> **WHAT THE EXERCISE ASKS**
In the review, write out word for word everything from "Buzz goes on" down to "scenes this way.".

> **STUDY TEXT**
------------------------------------------------------------
While the portrayal of Ricky is not offensive, David and Buzz’s plans for the man are.

During all of this we also find out the background of Sam Roberts and his brother Ted.  The two are partners in racing, Sam drives the cars and Ted fixes them.  They were offered a job as “PR Reps” for Allied Tires, a job Sam turned down because he was on a winning streak.  Now, I could see Allied Tires wanting Sam and Ted to be a spokesperson, possibly used in some advertising, but they continually use the term “PR Rep”.  A PR rep is who you use to communicate to the media, to handle advertising, external communications, and such.  If Allied Tires had a Bridgestone-Firestone type situation with tires blowing up and killing people it is the job of the PR Rep to issue statements like “We are looking into the situation.”  I cannot see these two gearheads as PR Reps, they are thugs who party until 4 a.m. then get up and race cars and drink beer.  But their dream of the good life, either as racing champs or PR Reps, was stolen when Buzz showed up and started to win every race.

Buzz goes on a date with Irene, leaving Ricky alone for the night to watch horror movies.  He’s watching the Universal classic Wolf Man and I think for sure that Ricky will see David transform into the Hulk but no one will believe the boy.  Unfortunately this doesn’t pan out in the least.  Instead, the moment Buzz is gone Ricky sneaks into the garage.  Ricky is infatuated with race cars, and he hops behind the steering wheel and starts the car.  With the car in neutral, he floors the gas and pretends to be racing, all the while making revving sounds verbally.  I don’t know why he had the engine running and was making “grrrr, grrrr” sounds, but I guess it’s because it’s the writer’s view of the mentally challenged.  More, it is simply uncomfortable to watch a 37-year-old man (Jones’ age when this was filmed) performing these scenes this way.
------------------------------------------------------------
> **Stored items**
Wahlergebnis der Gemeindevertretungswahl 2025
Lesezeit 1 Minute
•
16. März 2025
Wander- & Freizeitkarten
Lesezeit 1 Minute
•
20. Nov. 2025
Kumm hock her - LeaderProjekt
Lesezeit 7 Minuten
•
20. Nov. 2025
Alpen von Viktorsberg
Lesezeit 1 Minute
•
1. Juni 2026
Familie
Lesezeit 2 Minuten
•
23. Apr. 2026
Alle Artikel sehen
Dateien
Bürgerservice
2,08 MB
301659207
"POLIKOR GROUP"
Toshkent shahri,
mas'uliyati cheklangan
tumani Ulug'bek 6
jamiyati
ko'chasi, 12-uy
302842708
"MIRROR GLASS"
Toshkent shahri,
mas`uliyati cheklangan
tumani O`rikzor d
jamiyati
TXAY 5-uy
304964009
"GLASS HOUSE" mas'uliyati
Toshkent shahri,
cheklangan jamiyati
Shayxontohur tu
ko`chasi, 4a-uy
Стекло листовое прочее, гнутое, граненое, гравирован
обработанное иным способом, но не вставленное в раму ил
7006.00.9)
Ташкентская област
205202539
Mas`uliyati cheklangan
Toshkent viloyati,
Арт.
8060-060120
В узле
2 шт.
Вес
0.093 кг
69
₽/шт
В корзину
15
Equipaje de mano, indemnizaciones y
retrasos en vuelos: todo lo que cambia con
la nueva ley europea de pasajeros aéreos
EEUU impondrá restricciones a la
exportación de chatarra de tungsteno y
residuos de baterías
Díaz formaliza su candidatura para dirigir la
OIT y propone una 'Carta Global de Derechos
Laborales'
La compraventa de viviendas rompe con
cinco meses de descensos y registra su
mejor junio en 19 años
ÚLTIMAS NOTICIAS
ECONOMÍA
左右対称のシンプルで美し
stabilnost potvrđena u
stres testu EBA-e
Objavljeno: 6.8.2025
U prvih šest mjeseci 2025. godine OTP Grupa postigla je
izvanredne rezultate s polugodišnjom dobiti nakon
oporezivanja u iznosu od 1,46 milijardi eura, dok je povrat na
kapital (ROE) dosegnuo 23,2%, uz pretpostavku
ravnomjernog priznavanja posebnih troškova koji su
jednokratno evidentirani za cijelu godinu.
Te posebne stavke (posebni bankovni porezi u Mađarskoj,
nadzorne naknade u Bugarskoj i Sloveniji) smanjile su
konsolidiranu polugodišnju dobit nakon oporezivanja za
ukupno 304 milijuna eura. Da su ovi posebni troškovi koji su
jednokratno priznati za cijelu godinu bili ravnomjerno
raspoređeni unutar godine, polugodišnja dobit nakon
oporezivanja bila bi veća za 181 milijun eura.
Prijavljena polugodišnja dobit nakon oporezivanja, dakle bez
------------------------------------------------------------
> **RESPONSE**
Buzz goes on a date with Irene, leaving Ricky alone for the night to watch horror movies.  He’s watching the Universal classic Wolf Man and I think for sure that Ricky will see David transform into the Hulk but no one will believe the boy.  Unfortunately this doesn’t pan out in the least.  Instead, the moment Buzz is gone Ricky sneaks into the garage.  Ricky is infatuated with race cars, and he hops behind the steering wheel and starts the car.  With the car in neutral, he floors the gas and pretends to be racing, all the while making revving sounds verbally.  I don’t know why he had the engine running and was making “grrrr, grrrr” sounds, but I guess it’s because it’s the writer’s view of the mentally challenged.  More, it is simply uncomfortable to watch a 37-year-old man (Jones’ age when this was filmed) performing these scenes this way.